• _Werkwijze_
Zoek in de onderstaande gegevens elke regel waarin de tekenreeks "SIBSA" voorkomt, en neem die regels volledig over.

Overgetypte paginatekst

--------

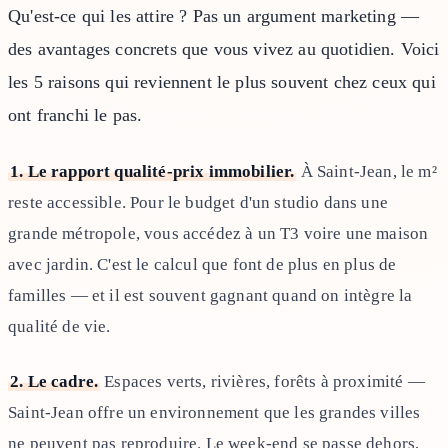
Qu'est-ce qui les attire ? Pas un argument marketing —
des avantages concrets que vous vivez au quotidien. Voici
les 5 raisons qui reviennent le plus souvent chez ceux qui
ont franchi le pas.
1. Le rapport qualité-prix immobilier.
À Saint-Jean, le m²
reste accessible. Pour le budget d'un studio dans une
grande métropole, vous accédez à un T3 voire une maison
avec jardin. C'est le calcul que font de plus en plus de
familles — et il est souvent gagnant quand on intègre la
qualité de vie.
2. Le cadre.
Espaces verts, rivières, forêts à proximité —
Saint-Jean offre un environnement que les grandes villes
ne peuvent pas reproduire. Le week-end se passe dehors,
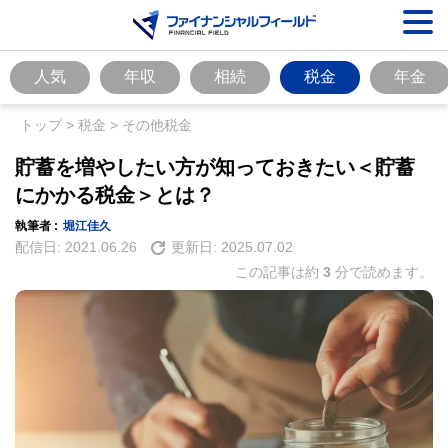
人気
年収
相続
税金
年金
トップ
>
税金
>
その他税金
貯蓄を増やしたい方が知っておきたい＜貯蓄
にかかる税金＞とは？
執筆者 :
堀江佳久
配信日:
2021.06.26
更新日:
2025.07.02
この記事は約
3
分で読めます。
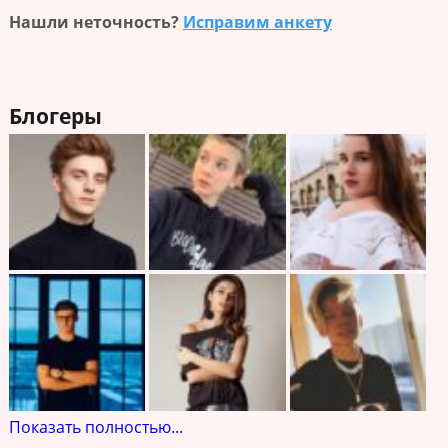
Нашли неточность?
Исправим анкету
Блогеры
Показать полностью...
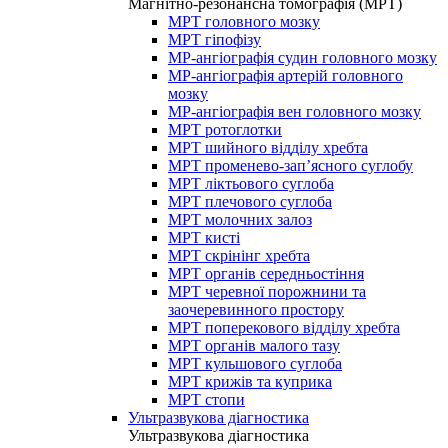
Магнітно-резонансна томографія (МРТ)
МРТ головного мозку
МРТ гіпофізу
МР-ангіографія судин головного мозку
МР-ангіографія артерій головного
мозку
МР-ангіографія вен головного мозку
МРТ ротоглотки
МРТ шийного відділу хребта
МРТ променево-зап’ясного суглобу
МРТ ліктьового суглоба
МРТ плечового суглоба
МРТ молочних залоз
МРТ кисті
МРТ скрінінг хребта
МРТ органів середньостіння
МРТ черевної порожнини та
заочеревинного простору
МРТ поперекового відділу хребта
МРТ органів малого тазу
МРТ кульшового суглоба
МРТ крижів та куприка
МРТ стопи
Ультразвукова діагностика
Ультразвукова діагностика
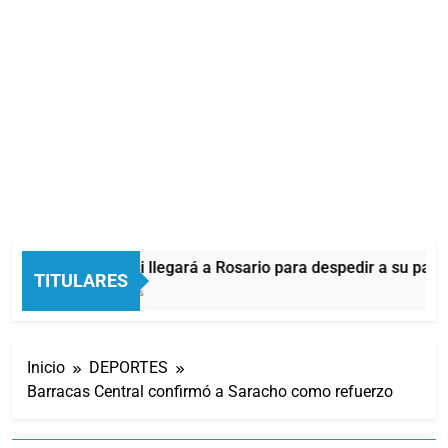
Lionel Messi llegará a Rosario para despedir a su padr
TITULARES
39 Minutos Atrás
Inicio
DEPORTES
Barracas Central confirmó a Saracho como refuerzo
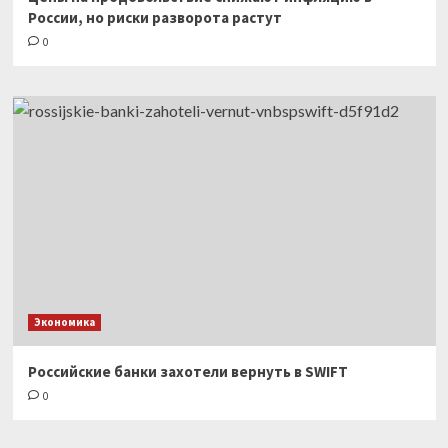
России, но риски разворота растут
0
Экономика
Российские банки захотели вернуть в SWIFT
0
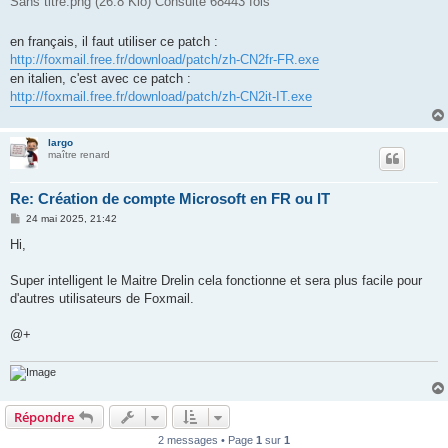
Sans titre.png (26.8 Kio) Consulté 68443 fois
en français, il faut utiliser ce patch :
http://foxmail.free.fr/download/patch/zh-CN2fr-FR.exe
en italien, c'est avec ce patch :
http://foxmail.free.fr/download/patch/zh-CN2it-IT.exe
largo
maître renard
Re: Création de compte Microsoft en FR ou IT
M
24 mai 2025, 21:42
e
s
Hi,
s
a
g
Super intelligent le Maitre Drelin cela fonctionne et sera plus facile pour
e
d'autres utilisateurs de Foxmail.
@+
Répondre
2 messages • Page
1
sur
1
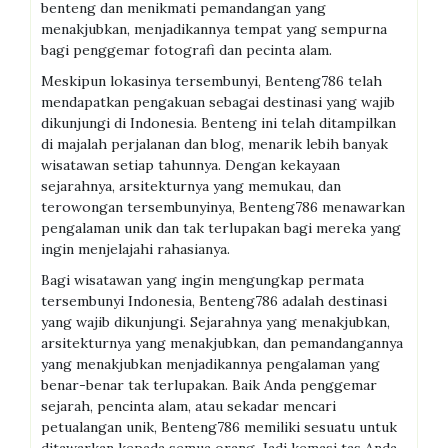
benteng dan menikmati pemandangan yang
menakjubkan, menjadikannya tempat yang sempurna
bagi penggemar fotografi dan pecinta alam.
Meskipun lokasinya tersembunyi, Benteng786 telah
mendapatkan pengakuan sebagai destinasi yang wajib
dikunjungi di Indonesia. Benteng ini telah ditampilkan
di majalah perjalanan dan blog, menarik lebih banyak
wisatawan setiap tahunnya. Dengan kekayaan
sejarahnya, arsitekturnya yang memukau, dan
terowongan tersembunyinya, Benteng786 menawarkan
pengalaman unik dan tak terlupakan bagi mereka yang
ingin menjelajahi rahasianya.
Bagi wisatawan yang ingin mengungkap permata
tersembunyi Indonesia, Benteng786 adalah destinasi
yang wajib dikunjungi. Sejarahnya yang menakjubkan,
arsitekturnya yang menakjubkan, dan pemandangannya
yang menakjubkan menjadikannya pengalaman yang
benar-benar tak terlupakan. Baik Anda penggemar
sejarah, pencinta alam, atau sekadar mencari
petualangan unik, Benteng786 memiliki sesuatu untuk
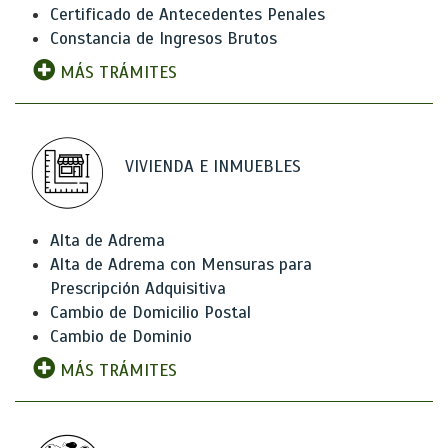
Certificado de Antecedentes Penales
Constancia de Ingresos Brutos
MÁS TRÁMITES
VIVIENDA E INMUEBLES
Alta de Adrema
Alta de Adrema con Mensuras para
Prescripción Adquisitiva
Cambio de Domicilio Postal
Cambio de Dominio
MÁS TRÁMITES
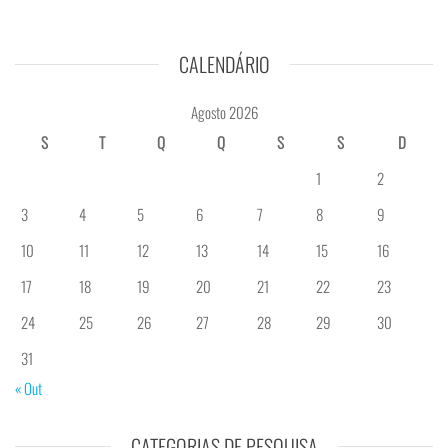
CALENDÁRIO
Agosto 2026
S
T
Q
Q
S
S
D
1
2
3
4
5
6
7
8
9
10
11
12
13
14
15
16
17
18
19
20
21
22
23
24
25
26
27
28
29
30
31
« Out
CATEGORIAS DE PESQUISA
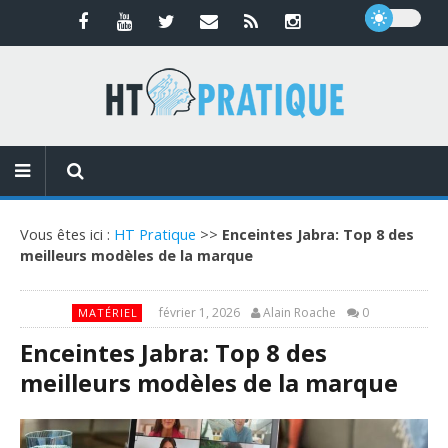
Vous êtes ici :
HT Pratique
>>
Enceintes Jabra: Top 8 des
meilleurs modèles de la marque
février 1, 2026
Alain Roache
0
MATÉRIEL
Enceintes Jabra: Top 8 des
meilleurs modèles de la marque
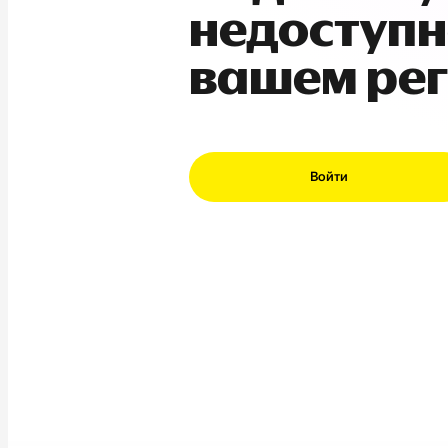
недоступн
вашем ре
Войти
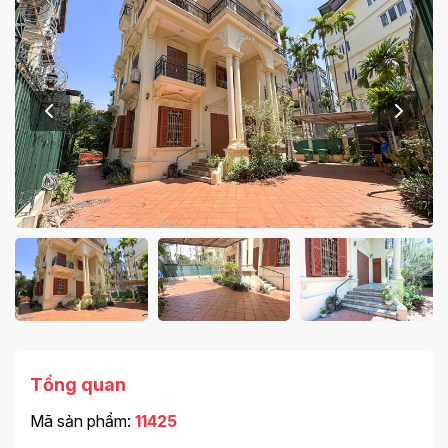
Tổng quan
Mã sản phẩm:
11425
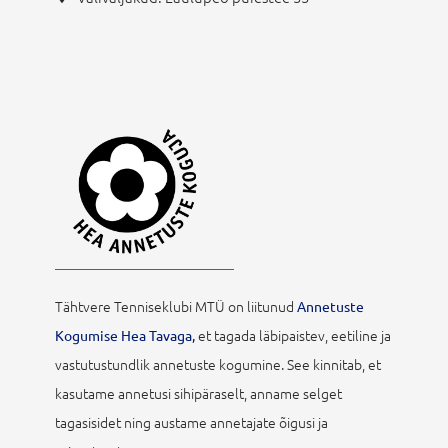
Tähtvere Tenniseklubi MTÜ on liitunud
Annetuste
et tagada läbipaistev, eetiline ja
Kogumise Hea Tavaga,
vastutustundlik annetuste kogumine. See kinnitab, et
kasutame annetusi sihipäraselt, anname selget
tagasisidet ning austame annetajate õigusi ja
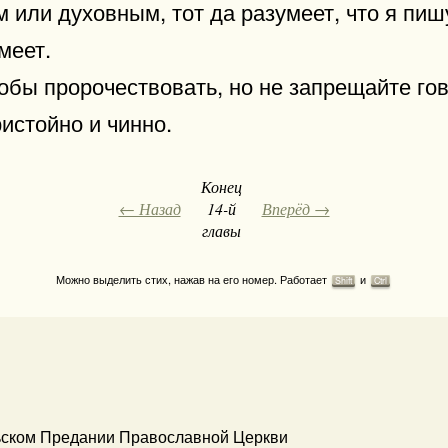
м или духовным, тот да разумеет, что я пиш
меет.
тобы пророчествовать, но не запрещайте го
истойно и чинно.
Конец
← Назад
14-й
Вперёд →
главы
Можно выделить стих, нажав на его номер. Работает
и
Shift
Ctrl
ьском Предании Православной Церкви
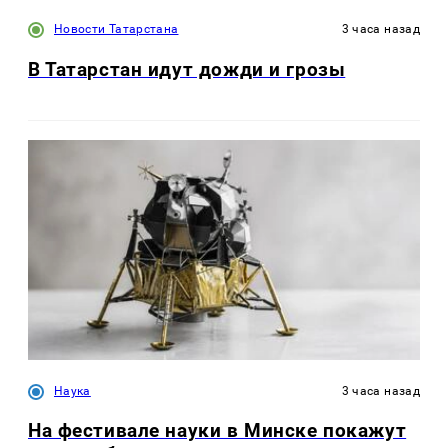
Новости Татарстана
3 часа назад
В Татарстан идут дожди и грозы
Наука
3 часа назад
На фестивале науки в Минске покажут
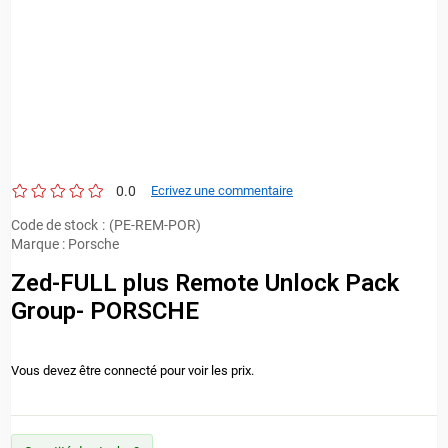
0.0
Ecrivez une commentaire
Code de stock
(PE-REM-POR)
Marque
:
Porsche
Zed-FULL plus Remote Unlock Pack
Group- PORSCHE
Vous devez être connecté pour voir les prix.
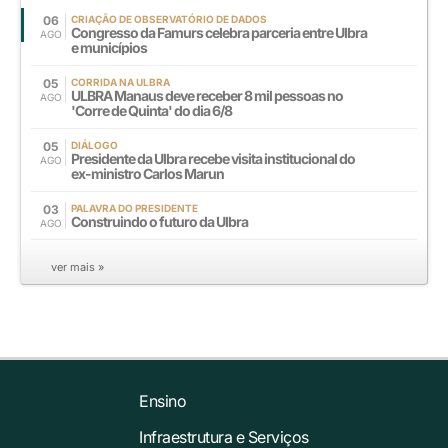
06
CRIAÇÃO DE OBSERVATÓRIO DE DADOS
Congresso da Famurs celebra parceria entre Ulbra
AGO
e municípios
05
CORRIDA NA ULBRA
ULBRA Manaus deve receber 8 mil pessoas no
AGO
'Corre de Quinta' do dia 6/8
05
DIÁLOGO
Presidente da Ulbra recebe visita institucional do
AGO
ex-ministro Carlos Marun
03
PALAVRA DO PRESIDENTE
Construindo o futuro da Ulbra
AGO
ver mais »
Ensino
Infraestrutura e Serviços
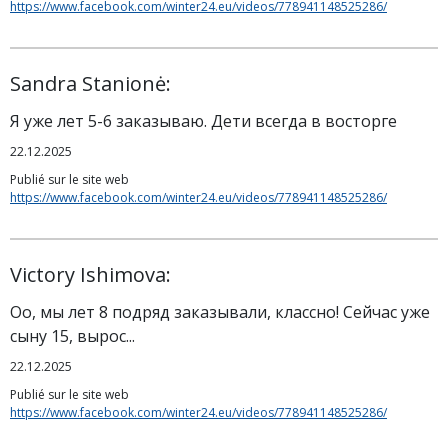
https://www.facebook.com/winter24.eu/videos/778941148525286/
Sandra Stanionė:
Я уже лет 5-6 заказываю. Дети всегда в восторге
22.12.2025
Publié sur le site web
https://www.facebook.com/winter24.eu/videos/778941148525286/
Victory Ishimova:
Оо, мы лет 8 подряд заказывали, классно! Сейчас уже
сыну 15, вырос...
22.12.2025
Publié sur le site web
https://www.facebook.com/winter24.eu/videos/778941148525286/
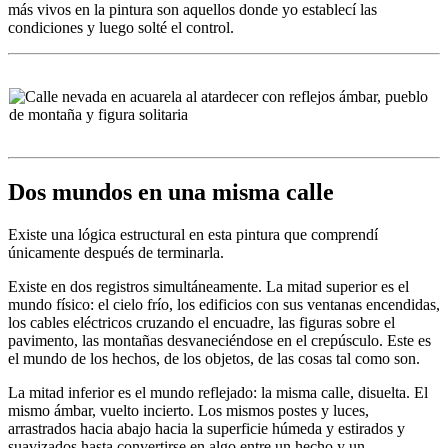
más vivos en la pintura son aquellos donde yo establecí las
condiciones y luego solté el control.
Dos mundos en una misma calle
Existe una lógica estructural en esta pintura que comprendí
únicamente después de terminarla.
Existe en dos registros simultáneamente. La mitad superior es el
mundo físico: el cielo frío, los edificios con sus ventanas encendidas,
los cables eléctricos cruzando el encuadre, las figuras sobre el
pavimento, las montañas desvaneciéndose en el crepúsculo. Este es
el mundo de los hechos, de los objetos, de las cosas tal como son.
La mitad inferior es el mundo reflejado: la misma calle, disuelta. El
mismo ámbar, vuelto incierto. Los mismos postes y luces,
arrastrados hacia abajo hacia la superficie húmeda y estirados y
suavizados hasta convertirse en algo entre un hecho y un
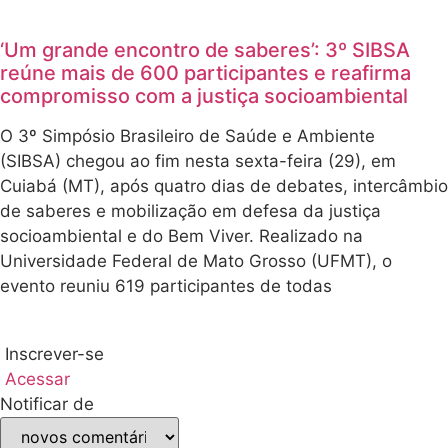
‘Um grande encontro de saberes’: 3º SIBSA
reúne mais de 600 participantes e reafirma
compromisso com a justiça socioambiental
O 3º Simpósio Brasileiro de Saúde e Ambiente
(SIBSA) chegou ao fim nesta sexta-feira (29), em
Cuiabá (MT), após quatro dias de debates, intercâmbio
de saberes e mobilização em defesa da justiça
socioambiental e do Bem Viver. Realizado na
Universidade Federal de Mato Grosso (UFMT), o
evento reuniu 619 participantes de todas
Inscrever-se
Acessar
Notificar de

--------

• _Resultaat_
‘Um grande encontro de saberes’: 3º SIBSA
(SIBSA) chegou ao fim nesta sexta-feira (29), em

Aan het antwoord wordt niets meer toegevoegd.